◆ **Consigne détaillée**: Poursuivez le texte sur la récusation d'un expert judiciaire après sa dernière phrase.

◆ **Extrait du document**:
>>>>
La récusation d’un expert judiciaire permet à une partie de demander son remplacement lorsqu’il existe un doute sérieux sur son impartialité. Ce mécanisme protège le droit à un procès équitable en garantissant que l’expert ne présente aucun lien d’intérêt avec l’une des parties ni aucun préjugé sur l’issue du litige.
Motifs de récusation reconnus
Les motifs de récusation sont définis par le code de procédure civile. Un lien de parenté ou d’alliance avec l’une des parties, un intérêt financier dans l’affaire, une inimitié notoire ou un manquement antérieur à l’impartialité constituent des causes légitimes. La simple insatisfaction face aux premières conclusions ne suffit pas : la demande doit reposer sur des faits précis et vérifiables.
<<<<
Données stockées
>>>>
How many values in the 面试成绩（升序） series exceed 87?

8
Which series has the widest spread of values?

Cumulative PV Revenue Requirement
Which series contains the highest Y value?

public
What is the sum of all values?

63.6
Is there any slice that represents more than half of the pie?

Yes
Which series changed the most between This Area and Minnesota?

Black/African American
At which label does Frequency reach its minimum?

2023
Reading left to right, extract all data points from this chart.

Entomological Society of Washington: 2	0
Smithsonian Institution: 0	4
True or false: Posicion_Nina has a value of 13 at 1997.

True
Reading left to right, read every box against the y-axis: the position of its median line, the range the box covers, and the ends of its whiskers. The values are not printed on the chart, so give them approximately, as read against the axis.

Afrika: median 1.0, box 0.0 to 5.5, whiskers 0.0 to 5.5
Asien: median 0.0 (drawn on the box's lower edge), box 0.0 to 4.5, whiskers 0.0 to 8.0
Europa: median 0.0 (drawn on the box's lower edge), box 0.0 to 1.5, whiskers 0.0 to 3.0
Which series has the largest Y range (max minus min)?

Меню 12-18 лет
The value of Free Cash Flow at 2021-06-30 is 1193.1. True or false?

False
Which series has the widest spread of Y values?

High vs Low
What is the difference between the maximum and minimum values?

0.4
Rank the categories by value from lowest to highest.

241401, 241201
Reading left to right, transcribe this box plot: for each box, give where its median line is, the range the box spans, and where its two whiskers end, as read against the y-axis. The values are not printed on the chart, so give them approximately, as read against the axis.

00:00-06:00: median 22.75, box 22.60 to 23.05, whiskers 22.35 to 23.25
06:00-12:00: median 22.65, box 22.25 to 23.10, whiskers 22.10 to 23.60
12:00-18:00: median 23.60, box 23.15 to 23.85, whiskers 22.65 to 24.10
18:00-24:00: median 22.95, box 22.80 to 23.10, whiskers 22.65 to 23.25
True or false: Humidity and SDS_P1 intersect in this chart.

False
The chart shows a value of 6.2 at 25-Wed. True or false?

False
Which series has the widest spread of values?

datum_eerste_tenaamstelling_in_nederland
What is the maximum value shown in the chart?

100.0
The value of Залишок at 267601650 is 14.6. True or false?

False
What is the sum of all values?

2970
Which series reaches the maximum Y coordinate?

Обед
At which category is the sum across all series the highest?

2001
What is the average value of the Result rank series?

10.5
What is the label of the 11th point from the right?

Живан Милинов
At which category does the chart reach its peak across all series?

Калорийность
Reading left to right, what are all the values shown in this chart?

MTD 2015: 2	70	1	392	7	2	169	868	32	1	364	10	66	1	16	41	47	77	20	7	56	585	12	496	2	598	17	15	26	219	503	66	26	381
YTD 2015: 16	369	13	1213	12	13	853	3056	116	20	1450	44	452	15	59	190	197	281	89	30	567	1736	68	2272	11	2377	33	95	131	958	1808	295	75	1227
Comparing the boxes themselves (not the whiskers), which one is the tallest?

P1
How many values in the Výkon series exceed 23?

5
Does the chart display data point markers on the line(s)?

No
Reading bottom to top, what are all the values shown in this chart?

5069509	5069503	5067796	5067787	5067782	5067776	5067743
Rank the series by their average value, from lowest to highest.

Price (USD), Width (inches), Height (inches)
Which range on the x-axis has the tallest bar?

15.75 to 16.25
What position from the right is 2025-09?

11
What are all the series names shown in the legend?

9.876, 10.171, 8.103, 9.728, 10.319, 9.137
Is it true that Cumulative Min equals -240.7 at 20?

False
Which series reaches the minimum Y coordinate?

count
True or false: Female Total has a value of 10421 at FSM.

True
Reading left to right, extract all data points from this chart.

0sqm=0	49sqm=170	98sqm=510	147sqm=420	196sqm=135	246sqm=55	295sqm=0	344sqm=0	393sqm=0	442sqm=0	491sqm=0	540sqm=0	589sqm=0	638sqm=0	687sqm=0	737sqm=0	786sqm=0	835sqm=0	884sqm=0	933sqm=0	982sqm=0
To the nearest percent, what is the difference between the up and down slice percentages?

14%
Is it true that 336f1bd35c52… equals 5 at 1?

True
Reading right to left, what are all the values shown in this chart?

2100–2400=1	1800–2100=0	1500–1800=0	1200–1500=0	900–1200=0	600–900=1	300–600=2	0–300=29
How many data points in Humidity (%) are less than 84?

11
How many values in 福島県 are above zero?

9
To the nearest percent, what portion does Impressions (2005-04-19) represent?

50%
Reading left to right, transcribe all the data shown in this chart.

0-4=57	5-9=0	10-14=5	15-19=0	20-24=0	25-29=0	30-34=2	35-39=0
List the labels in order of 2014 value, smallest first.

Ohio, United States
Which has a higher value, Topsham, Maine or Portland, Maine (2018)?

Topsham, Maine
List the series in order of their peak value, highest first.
<<<<
◆ **Zone de réponse**:
- Lien familial ou professionnel avec une partie
- Intérêt personnel dans l’issue du litige
- Intervention antérieure dans le même dossier à un autre titre
La demande de récusation doit être formulée rapidement après la découverte du motif, par requête motivée adressée au juge. Le magistrat statue sans délai après avoir recueilli les observations de l’expert et des parties. Si la récusation est admise, un nouvel expert est désigné et les opérations reprennent à zéro, ce qui entraîne un allongement de la procédure et des frais supplémentaires.